DES MOINES, Iowa--(BUSINESS WIRE)--On Friday evening, Park Street Strategies (PSS) conducted a 2.5-hour dial focus group of 31 undecided Iowan Democrats, and explored what they thought about each candidate, their messages, and policies, as well as what they wanted to hear in the upcoming second debate on Saturday in light of the Paris attacks.
As the pre-debate memo released by PSS outlines, “concern over the economy, the terrorist attacks in Paris, and real doubts over the candidates creates a degree of uncertainty and opportunity for Hillary Clinton and Bernie Sanders. That being said, the attacks in Paris reinforce pervasive pre-existing beliefs that Clinton is simply more experienced, ready to lead, and is perceived as a stronger commander-in-chief, while Sanders simply lacks these critical qualities. It won’t be the defining issue of the race, but it could certainly move voters.”

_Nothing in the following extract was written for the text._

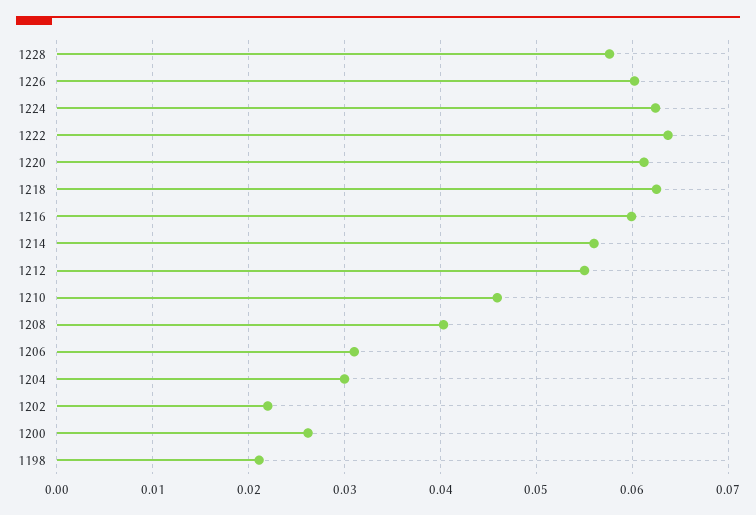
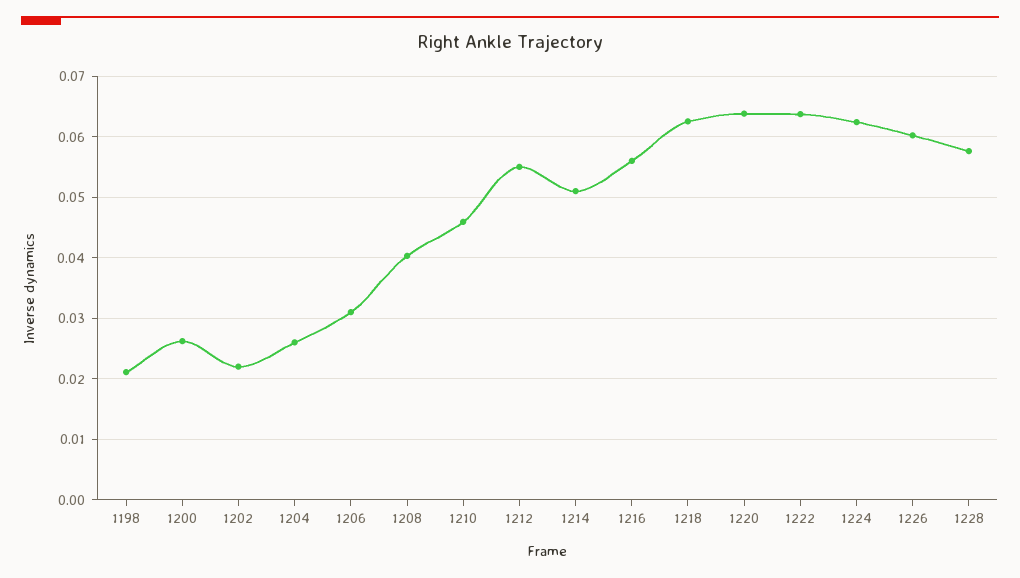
1220: 0.061 -> 0.064
1216: 0.06 -> 0.056
1214: 0.056 -> 0.051
1204: 0.03 -> 0.026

“Paris, and these events will clearly affect certain undecided voters. To what extent it does, Hillary Clinton, her experience and qualities are seen as significant advantages. The fundamental challenge for Sanders is one of electability, and he must crack this perception for him to win over these undecided voters,” said Chris Kofinis, of Park Street Strategies.
The following are the top eight insights from the focus group:
- Undecided Iowans will consider who will be a stronger commander-in-chief, and this could factor into whom they will eventually support.
- Sanders must support his resonating vision with policy specifics, while Clinton must make a more emotional appeal to voters.
- Voters don’t think Sanders should go negative – and he shouldn’t talk about Clinton’s emails.
- There is a real fear that Clinton’s presidency would be controlled by her donors.
- Bipartisanship is an important issue to these voters, but it’s unclear which candidate will do the best job of working with Congress.
- The “Obama hangover” is real – voters still long for an electrifying candidate, and it’s just not present in this race.
- Sanders has an opportunity to seize the promise of accountability. Voters loved the hypothetical idea of him promising not to run for reelection if he failed to accomplish his top five policy proposals. They know Clinton would never make the same promise.
- O’Malley’s campaign is almost over. He’s still too unknown and it’s simply not his time.
Additional details are outlined in our memo, and can be obtained by emailing firstname.lastname@example.org
No candidate, party, or group paid for or was involved in the execution of this focus group. Park Street Strategies is not affiliated with any candidate or campaign, and has not endorsed or committed to working for any campaign.